Disclaiming IRA and HSA Assets
By Chad Neumann, CIS, CISP, CIP, CHSP
We have an IRA owner who died and his spouse and two children are the primary beneficiaries of the IRA. The children want the IRA assets to go to the spouse. How can they do this?
This can be done through an IRA disclaimer. A beneficiary who is entitled to receive death benefits from an IRA can file a disclaimer with the financial organization renouncing all or a portion of the beneficiary’s interest in the IRA. In such a case, the disclaimed assets pass as if the disclaiming beneficiary had not been named a beneficiary.
A disclaimer, however, cannot be used to steer the death benefits to a selected person. This means that the disclaiming beneficiary is treated as if she does not exist and the financial organization moves forward with any remaining beneficiaries. In your scenario, this means that if both children disclaim their interest in the death benefits, the spouse as the sole remaining primary beneficiary would receive 100 percent of the assets.

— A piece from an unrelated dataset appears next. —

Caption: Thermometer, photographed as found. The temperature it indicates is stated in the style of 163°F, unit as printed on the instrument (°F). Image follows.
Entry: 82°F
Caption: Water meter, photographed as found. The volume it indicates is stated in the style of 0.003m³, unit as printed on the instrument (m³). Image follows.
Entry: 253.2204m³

To file a disclaimer, the beneficiary must provide a written, irrevocable refusal to accept interest in the property within nine months of the IRA owner’s death (or within nine months of the beneficiary turning age 21). Before filing the disclaimer, the beneficiary cannot have already accepted any portion of the assets that are being disclaimed.
We have an HSA owner who passed away and named his son as the primary beneficiary and his second wife as the contingent beneficiary. I know that with an HSA, the assets are deemed distributed to a nonspouse beneficiary upon the HSA owner’s death, so can he still disclaim the assets he would receive as a beneficiary?

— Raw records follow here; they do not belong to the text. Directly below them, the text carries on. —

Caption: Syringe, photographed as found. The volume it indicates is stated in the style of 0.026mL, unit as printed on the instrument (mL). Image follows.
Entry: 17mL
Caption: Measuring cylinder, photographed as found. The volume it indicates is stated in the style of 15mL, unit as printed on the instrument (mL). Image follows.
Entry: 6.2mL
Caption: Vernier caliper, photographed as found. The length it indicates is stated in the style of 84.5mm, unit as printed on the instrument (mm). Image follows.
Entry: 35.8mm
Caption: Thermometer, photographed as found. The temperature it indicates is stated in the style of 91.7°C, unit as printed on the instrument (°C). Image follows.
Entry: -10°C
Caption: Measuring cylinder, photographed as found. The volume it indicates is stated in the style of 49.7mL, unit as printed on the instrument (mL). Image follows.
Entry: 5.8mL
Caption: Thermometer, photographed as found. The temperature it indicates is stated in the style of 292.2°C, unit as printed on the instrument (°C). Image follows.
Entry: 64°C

Internal Revenue Code Section 25.2518-2(d)(1) states “merely taking delivery of an instrument of title, without more, does not constitute acceptance. Moreover, a disclaimant is not considered to have accepted property merely because under applicable local law title to the property vests immediately in the disclaimant upon the death of a decedent.”

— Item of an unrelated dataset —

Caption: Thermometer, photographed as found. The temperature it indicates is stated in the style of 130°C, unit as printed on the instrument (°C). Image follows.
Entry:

Because the nonspouse beneficiary has not claimed his share of the assets as a beneficiary, he still retains the right to disclaim the assets. Based on your scenario, the primary beneficiary could disclaim the assets, and the spouse as the only contingent beneficiary would then receive all the assets.
The same rule would apply to a spouse primary beneficiary. The HSA is deemed to belong to the spouse upon the death of the HSA owner. The spouse still retains the right to disclaim interest in the HSA, as long as the other disclaimer rules have been met.